Visual release hallucinations (described as Charles Bonnet Syndrome or CBS) are thought to result from disinhibition of visual cortical neurons following acquired blindness. While visual release hallucinations are often non-distressing and present with retained insight, a portion of patients with continuous or thematically upsetting visual hallucinations report distress and quality of life impairment. Few systematic investigations into management options for individuals with CBS have been conducted.

Methods

Pubmed, Embase, and Cochrane were searched from inception until 09/30/24 according to guidelines from PRISMA. The input “visual release hallucinations” OR “Charles Bonnet Syndrome” AND “treatment” OR “management” were used to generate search queries. Observational and experimental studies involving behavioral, environmental, or medication management options in humans were eligible for inclusion. Studies reporting resolution of acute-onset CBS following discontinuation of iatrogenic medication or other acute reversible causes were excluded from analysis.

Results

13 studies meeting pre-specified inclusion criteria were found. One double-blind RCT found significant improvement in visual hallucinations with minimal tolerability issues from the use of tDCS. An open-label investigation of a Japanese herbal preparation (Yi-gi san) found improvement in visual hallucinations after a 4 week period of treatment. The remainder of data described individual cases and case series, with individual reports describing successful treatment of CBS with agents including anti-epileptic medication, antipsychotics, and cholinesterase inhibitors.

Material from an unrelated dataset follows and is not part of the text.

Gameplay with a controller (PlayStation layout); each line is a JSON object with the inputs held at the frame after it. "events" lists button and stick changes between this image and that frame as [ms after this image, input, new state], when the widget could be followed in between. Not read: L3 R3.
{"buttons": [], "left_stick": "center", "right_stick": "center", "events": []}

Case reports noting successful use of supportive treatments such as psychoeducation, eye-training exercises, and social support were also found.

Conclusions

Though classically described as non-distressing and with preserved insight, Charles Bonnet Syndrome can meet the threshold for treatment. Pharmacologic options appear to be effective in single case reports (and may be attractive based on theoretical etiological considerations) but may carry the potential for adverse effects. Results from a single RCT investigating tDCS argue in favor of the use of neuromodulation in some patients. Evidence to strongly support any treatment option for Charles Bonnet Syndrome is limited at this time, though psychosocial and environmental interventions appear attractive based on their lack of iatrogenic effects. Data from high quality prospective studies is needed to make further conclusions about management options in Charles Bonnet Syndrome.
62. 管理视觉释放幻觉:一个系统的回顾
视觉释放幻觉(被描述为Charles Bonnet综合征或CBS)被认为是由获得性失明后视觉皮质神经元的抑制解除引起的。虽然视觉释放幻觉通常是无痛苦的,并且呈现出保留的洞察力,但一部分患有持续或主题上令人不安的视觉幻觉的患者报告了痛苦和生活质量损害。对CBS患者的管理方案进行的系统调查很少。方法根据PRISMA的指南,检索spubmed、Embase和Cochrane自成立至2009年9月30日。输入“视觉释放幻觉”或“查尔斯邦纳综合征”和“治疗”或“管理”用于生成搜索查询。涉及人类行为、环境或药物管理选择的观察性和实验性研究符合纳入条件。报告停药或其他急性可逆性原因后急性起病CBS消退的研究被排除在分析之外。结果13项研究符合预定的纳入标准。一项双盲随机对照试验发现,使用tDCS对视觉幻觉有显著改善,耐受性问题最小。一项对日本草药制剂(益脂散)的开放标签调查发现,治疗4周后,视幻觉有所改善。其余的数据描述了个别病例和病例系列,个别报告描述了抗癫痫药物、抗精神病药物和胆碱酯酶抑制剂对CBS的成功治疗。病例报告指出,成功使用支持性治疗,如心理教育、眼训练练习和社会支持。结论:虽然经典的描述是无痛苦和保留洞察力,查尔斯邦纳综合征可以达到治疗的门槛。在单个病例报告中,药物选择似乎是有效的(并且可能基于理论病因学考虑而具有吸引力),但可能具有潜在的不良反应。一项调查tDCS的随机对照试验结果支持在一些患者中使用神经调节。尽管社会心理和环境干预措施因其缺乏医源性影响而显得很有吸引力,但目前有力支持查尔斯邦纳综合征任何治疗方案的证据有限。需要来自高质量前瞻性研究的数据才能对查尔斯邦纳综合征的治疗方案做出进一步的结论。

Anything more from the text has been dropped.